BEGIN Provided records

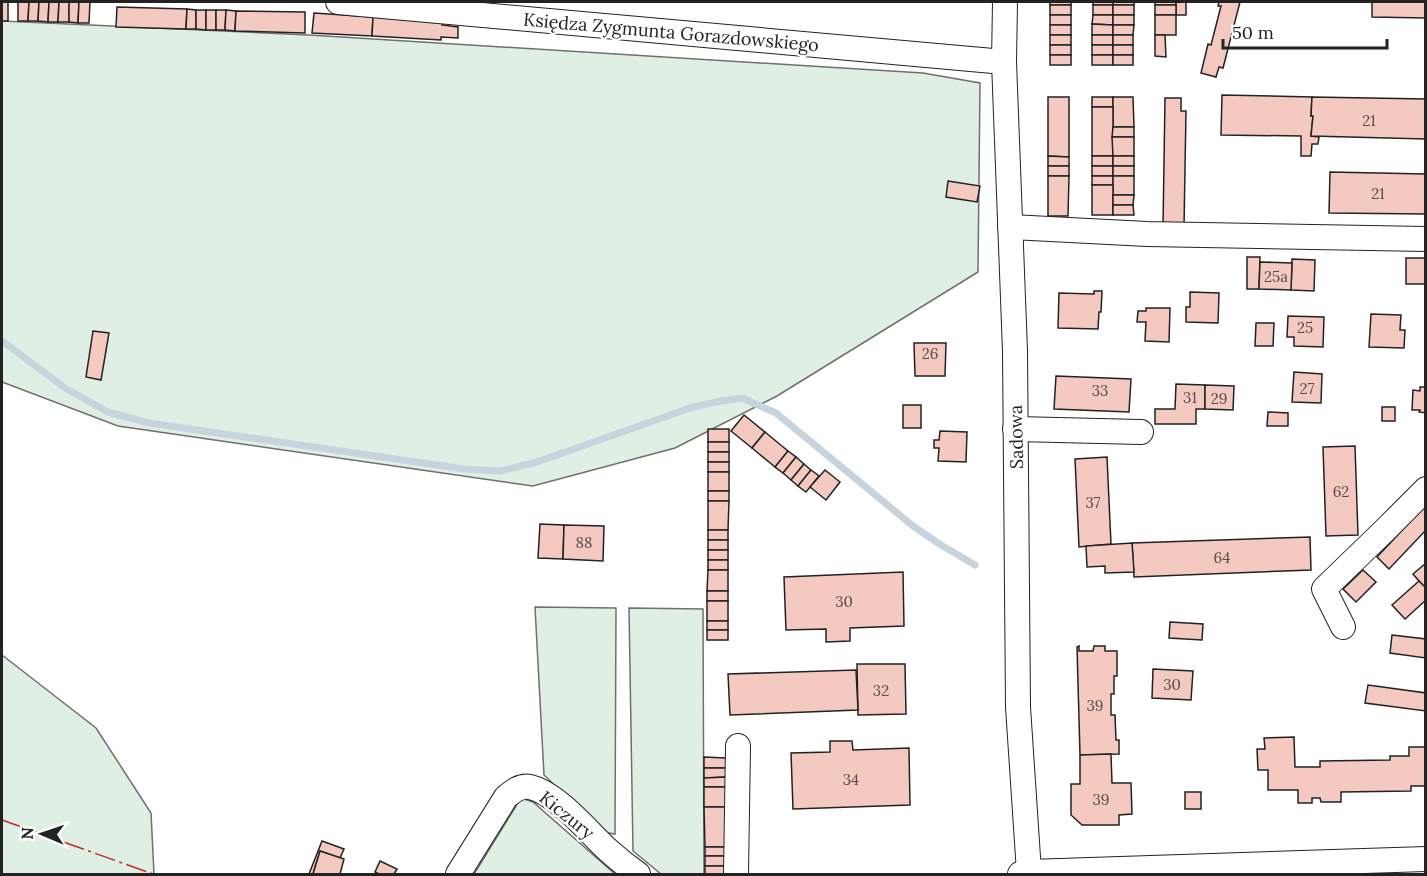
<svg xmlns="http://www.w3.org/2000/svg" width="1427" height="876" font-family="Lora,serif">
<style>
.green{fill:#e0efe3;stroke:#6f6f6f;stroke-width:1.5}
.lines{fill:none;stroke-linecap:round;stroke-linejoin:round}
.stream{stroke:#c7d3dd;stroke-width:7}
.building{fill:#f3c9c0;stroke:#222;stroke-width:1.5}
.minor-casing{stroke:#222;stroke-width:26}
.minor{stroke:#fff;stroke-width:24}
.power{stroke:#c62828;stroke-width:1.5;stroke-dasharray:21 4.5 3 4.5;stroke-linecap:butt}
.labels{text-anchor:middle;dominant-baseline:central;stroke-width:4.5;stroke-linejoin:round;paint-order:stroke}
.number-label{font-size:15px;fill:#564c4a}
.street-label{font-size:18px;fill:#222;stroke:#fff}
</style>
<rect width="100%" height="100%" fill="#fff"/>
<g class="green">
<path d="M 2,21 L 309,35 L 923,73 L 980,83 L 978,272 L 777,396 L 675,448 L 533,486 L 118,426 L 2,382 Z"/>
<path d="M 535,607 L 616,608 L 615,834 L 603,832 L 544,775 Z"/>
<path d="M 629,608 L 703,609 L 704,874 L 661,874 L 633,851 Z"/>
<path d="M 2,655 L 96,728 L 151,813 L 154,874 L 2,874 Z"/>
<path d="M 521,798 L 533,802 L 615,874 L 474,874 Z"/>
</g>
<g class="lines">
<path class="stream" d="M 2,341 L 65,388 L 108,412 L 149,423 L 464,469 L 500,471 L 537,462 L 693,407 L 721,401 L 742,398 L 776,413 L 913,526 L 941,545 L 975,565"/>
</g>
<g class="building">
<rect x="2" y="2" width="6" height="19"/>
<path d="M 18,2 L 29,2 L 28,21 L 18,21 Z"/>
<path d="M 29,2 L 39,2 L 38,21 L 28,21 Z"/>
<path d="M 39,2 L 49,2 L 48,22 L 38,21 Z"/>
<path d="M 49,2 L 59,2 L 58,22 L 48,22 Z"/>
<path d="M 59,2 L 69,2 L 69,22 L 58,22 Z"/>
<path d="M 69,2 L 79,2 L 78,23 L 69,22 Z"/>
<path d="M 79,2 L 90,2 L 89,23 L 78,23 Z"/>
<rect x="1050" y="2" width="21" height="3"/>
<rect x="1093" y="2" width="20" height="3"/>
<rect x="1113" y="2" width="21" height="3"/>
<rect x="1155" y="2" width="21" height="3"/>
<rect x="1176" y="2" width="10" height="13"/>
<path d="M 1219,2 L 1240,2 L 1223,68 L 1219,67 L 1216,77 L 1201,73 L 1208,44 L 1211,45 L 1221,6 L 1218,6 Z"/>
<path d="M 1372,2 L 1426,2 L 1426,18 L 1372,17 Z"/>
<rect x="1050" y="5" width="21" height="10"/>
<rect x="1093" y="5" width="20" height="10"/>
<rect x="1113" y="5" width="21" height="10"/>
<rect x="1155" y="5" width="21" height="10"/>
<path d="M 117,7 L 187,9 L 186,29 L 116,27 Z"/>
<path d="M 187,9 L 196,10 L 196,29 L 186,29 Z"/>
<path d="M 196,10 L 206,10 L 206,30 L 196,29 Z"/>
<rect x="206" y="10" width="10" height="20"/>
<path d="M 216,10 L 226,10 L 225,30 L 216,30 Z"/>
<path d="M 226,10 L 236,11 L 235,31 L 225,30 Z"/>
<path d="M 236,11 L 305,12 L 305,33 L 235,31 Z"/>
<path d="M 314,13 L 373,17 L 372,36 L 312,33 Z"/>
<rect x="1050" y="15" width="21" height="10"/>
<path d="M 1093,15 L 1113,15 L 1113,25 L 1092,24 Z"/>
<rect x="1113" y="15" width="21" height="10"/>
<rect x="1155" y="15" width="21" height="20"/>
<path d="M 373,17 L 443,23 L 442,25 L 458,27 L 458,38 L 441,37 L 441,40 L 372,36 Z"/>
<path d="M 1092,24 L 1113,25 L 1113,35 L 1092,35 Z"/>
<rect x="1050" y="25" width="21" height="10"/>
<path d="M 1113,25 L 1134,25 L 1133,35 L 1113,35 Z"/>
<rect x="1050" y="35" width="21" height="10"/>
<rect x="1092" y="35" width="21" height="10"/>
<rect x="1113" y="35" width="20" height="10"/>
<path d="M 1155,35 L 1165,35 L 1166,57 L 1155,56 Z"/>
<rect x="1050" y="45" width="21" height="10"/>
<rect x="1092" y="45" width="21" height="10"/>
<rect x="1113" y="45" width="20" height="10"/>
<rect x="1050" y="55" width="21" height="10"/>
<rect x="1092" y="55" width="21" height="10"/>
<rect x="1113" y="55" width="20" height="10"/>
<path d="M 1222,95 L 1312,97 L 1311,116 L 1313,116 L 1311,136 L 1319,137 L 1318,144 L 1312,144 L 1311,156 L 1301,156 L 1301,136 L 1221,135 Z"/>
<path d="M 1048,97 L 1069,97 L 1069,157 L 1048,156 Z"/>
<rect x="1092" y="97" width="21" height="10"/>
<path d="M 1113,97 L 1133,97 L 1134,127 L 1113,127 Z"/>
<path d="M 1312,97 L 1426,99 L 1426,139 L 1311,136 L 1313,116 L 1311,116 Z"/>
<path d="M 1165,98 L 1181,98 L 1181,111 L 1186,111 L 1184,227 L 1163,227 Z"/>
<rect x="1092" y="107" width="21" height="49"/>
<path d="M 1113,127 L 1134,127 L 1134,137 L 1112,137 Z"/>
<path d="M 1112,137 L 1134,137 L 1134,156 L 1113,156 Z"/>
<path d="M 1048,156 L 1069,157 L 1069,166 L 1048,166 Z"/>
<rect x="1092" y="156" width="21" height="10"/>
<rect x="1113" y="156" width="21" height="10"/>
<rect x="1048" y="166" width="21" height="10"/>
<rect x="1092" y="166" width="21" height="10"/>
<rect x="1113" y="166" width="21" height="10"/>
<path d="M 1330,172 L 1426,174 L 1426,214 L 1329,213 Z"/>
<path d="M 1048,176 L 1069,176 L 1068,216 L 1048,216 Z"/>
<rect x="1092" y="176" width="21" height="9"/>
<rect x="1113" y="176" width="21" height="19"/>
<path d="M 948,181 L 980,186 L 977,202 L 946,197 Z"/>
<rect x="1092" y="185" width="21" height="30"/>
<path d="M 1113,195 L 1134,195 L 1133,205 L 1113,205 Z"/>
<path d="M 1113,205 L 1133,205 L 1134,215 L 1113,215 Z"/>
<path d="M 1247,257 L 1260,257 L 1259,289 L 1247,289 Z"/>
<rect x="1406" y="258" width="20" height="26"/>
<path d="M 1292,259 L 1315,260 L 1314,291 L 1291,290 Z"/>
<path d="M 1260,262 L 1292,263 L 1291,290 L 1259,289 Z"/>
<path d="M 1094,291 L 1102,291 L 1101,312 L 1099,312 L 1098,329 L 1058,328 L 1059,293 L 1094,294 Z"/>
<path d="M 1190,292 L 1219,293 L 1218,323 L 1186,322 L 1186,307 L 1190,307 Z"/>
<path d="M 1146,308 L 1170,308 L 1169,342 L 1145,341 L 1146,322 L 1137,322 L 1138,311 L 1146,311 Z"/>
<path d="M 1371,314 L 1401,315 L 1400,330 L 1405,330 L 1404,348 L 1369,347 Z"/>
<path d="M 1288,316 L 1324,317 L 1323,347 L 1294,346 L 1294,337 L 1287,337 Z"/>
<path d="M 1256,323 L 1274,323 L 1273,346 L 1255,346 Z"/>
<path d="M 93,331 L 109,333 L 101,380 L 86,377 Z"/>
<path d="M 914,343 L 946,343 L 945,376 L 915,376 Z"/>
<path d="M 1294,372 L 1322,374 L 1321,403 L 1292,402 Z"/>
<path d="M 1056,376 L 1131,379 L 1129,412 L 1054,409 Z"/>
<path d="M 1176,384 L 1205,385 L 1205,409 L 1196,409 L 1196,424 L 1155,424 L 1155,409 L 1175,409 Z"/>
<path d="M 1205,385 L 1234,386 L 1233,410 L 1205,409 Z"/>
<path d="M 1420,387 L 1426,387 L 1426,413 L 1419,412 L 1420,410 L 1412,410 L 1413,390 L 1420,391 Z"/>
<rect x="903" y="405" width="18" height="23"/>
<rect x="1382" y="407" width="13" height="14"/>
<path d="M 1268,412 L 1288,413 L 1288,426 L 1267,426 Z"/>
<path d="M 744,415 L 765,432 L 752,448 L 731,431 Z"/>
<rect x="708" y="429" width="21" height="13"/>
<path d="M 940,431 L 967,432 L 966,462 L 938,461 L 939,448 L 934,448 L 934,440 L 939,440 Z"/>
<path d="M 765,432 L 788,451 L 775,467 L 752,448 Z"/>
<rect x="708" y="442" width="21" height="10"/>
<path d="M 1355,446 L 1358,535 L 1326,536 L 1323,447 Z"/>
<path d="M 788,451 L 796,457 L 783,473 L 775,467 Z"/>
<rect x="708" y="452" width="21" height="10"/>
<path d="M 796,457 L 804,464 L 791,480 L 783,473 Z"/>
<path d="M 1107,457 L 1111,544 L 1079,547 L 1075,459 Z"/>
<rect x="708" y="462" width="21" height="10"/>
<path d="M 804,464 L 811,470 L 798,486 L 791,480 Z"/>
<path d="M 811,470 L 819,476 L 806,492 L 798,486 Z"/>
<path d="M 825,470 L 840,482 L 826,500 L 810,487 Z"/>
<rect x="708" y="472" width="21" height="19"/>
<rect x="708" y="491" width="21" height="10"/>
<path d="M 708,501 L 729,501 L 728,530 L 708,530 Z"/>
<path d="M 1426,505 L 1426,530 L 1389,569 L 1377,557 Z"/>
<path d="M 540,524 L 564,525 L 563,559 L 538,558 Z"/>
<path d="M 564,525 L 604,526 L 603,561 L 563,559 Z"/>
<rect x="708" y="530" width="20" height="10"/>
<path d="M 1310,537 L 1311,570 L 1134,577 L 1132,543 Z"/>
<rect x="708" y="540" width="20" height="10"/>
<path d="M 1132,543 L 1134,572 L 1105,573 L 1105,566 L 1087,567 L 1086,546 Z"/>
<rect x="708" y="550" width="20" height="10"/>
<rect x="708" y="560" width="20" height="10"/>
<path d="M 1426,563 L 1426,588 L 1425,588 L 1413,574 Z"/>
<path d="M 708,570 L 728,570 L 728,591 L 707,591 Z"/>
<path d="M 1363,570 L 1376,582 L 1356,602 L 1343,589 Z"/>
<path d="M 903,572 L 904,626 L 850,628 L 850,641 L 826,642 L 826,629 L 786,630 L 784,577 Z"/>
<path d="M 1419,581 L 1426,588 L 1426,600 L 1405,619 L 1392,605 Z"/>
<rect x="707" y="591" width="21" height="10"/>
<rect x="707" y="601" width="21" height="20"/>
<rect x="707" y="621" width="21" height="9"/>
<path d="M 1170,622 L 1203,624 L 1202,640 L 1169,638 Z"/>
<rect x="707" y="630" width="21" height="10"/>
<path d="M 1392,635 L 1426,639 L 1426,658 L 1390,653 Z"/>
<path d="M 1079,646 L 1079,651 L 1093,651 L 1094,646 L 1105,646 L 1105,651 L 1117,651 L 1117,676 L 1114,676 L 1114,694 L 1111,694 L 1111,715 L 1115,715 L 1116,740 L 1119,740 L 1119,754 L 1080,755 L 1077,647 Z"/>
<path d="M 857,664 L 905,664 L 906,714 L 858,715 Z"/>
<path d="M 1153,669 L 1193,671 L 1191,700 L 1152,698 Z"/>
<path d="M 856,670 L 858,710 L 730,715 L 728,674 Z"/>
<path d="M 1368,685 L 1426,693 L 1426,711 L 1365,703 Z"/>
<path d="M 1294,737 L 1295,767 L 1320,767 L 1320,761 L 1390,760 L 1390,756 L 1409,756 L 1409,747 L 1426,747 L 1426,786 L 1411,786 L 1411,791 L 1341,792 L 1341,802 L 1321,802 L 1320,798 L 1312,798 L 1312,803 L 1298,803 L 1298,790 L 1268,790 L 1268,770 L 1258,770 L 1257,749 L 1265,749 L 1264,738 Z"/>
<path d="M 830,741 L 852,741 L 853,750 L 909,748 L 910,805 L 793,809 L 791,753 L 830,752 Z"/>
<path d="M 1111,754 L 1112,783 L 1131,783 L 1132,814 L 1119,815 L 1119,825 L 1082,825 L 1071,815 L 1071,784 L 1080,784 L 1080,755 Z"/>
<path d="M 704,757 L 726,758 L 726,768 L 704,768 Z"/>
<path d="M 704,768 L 726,768 L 726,777 L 704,778 Z"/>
<path d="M 726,777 L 726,787 L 704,787 L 704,778 Z"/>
<rect x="704" y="787" width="22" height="20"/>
<rect x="1185" y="792" width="16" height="17"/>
<path d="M 704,807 L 726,807 L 726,847 L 705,847 Z"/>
<path d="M 322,841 L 344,849 L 340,858 L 320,851 L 313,874 L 309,874 Z"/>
<rect x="705" y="847" width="21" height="9"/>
<path d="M 320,851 L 344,859 L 340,874 L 313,874 Z"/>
<rect x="705" y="856" width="21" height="10"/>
<path d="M 380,861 L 397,869 L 394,874 L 379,874 L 375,872 Z"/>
<rect x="705" y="866" width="21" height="8"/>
</g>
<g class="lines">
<defs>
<g id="minor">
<path d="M 338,2 L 1004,62"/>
<path d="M 1005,2 L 1004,62 L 1015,351 L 1018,707 L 1029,872"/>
<path d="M 1010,227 L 1147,234 L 1426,239"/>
<path d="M 1015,429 L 1141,432"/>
<path d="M 1343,627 L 1324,589 L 1385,530 L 1426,489"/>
<path d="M 458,874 L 506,797 C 513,791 521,785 530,787 C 557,793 589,833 609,851 C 618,859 628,867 638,874"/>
<path d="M 736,874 L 738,746"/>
<path d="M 1020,874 L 1029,872 L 1426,859"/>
</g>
</defs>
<use href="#minor" class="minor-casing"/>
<use href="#minor" class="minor"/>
<path class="power" d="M 2,820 L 153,874"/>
</g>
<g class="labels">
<g class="number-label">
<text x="1369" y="120">21</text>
<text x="1378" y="193">21</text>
<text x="1276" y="276">25a</text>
<text x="1305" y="327">25</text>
<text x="930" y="353">26</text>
<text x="1307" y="388">27</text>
<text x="1100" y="390">33</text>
<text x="1190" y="397">31</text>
<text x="1219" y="398">29</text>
<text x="1341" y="491">62</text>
<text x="1093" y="502">37</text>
<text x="584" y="542">88</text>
<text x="1222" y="557">64</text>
<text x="844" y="601">30</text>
<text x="1172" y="684">30</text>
<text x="881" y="690">32</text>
<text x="1095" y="705">39</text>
<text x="851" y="779">34</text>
<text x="1101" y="799">39</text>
</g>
<g class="street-label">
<text transform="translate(671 32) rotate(5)">Księdza Zygmunta Gorazdowskiego</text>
<text transform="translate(1016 437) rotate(-91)">Sadowa</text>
<text transform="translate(567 815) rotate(39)">Kiczury</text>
</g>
</g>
<rect width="1427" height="876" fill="none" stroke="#222222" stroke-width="6"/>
<g transform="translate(42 834) rotate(272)" stroke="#ffffff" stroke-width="4.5" paint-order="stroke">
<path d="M0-4.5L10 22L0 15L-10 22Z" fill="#222222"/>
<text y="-9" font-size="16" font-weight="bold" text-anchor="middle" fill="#222222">N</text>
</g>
<path d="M1223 39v9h164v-9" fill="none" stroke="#222222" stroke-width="3"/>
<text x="1232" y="39" font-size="18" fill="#222222" stroke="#ffffff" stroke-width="4.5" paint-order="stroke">50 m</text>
</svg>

END Provided records

_Directions:_
Please report every line in the entries above that holds the string "linejoin".

_Solution for this task:_
.lines{fill:none;stroke-linecap:round;stroke-linejoin:round}
.labels{text-anchor:middle;dominant-baseline:central;stroke-width:4.5;stroke-linejoin:round;paint-order:stroke}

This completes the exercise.